*** Opening TASK INPUT ***
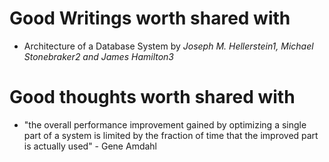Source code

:# Good Writings worth shared with
- Architecture of a Database System by *Joseph M. Hellerstein1, Michael Stonebraker2
and James Hamilton3*

# Good thoughts worth shared with
- "the overall performance improvement gained by optimizing a single part of a system is limited by the fraction of time that the improved part is actually used" - Gene Amdahl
*** Closing TASK INPUT ***
_INSTRUCTIONS TO FOLLOW_:
Repeat only the stretch of lines that opens with the line containing "and James Hamilton3*" and closes with the final line of the entries, both included, exactly as written.

_SOLUTION TO THIS PROBLEM_:
and James Hamilton3*

# Good thoughts worth shared with
- "the overall performance improvement gained by optimizing a single part of a system is limited by the fraction of time that the improved part is actually used" - Gene Amdahl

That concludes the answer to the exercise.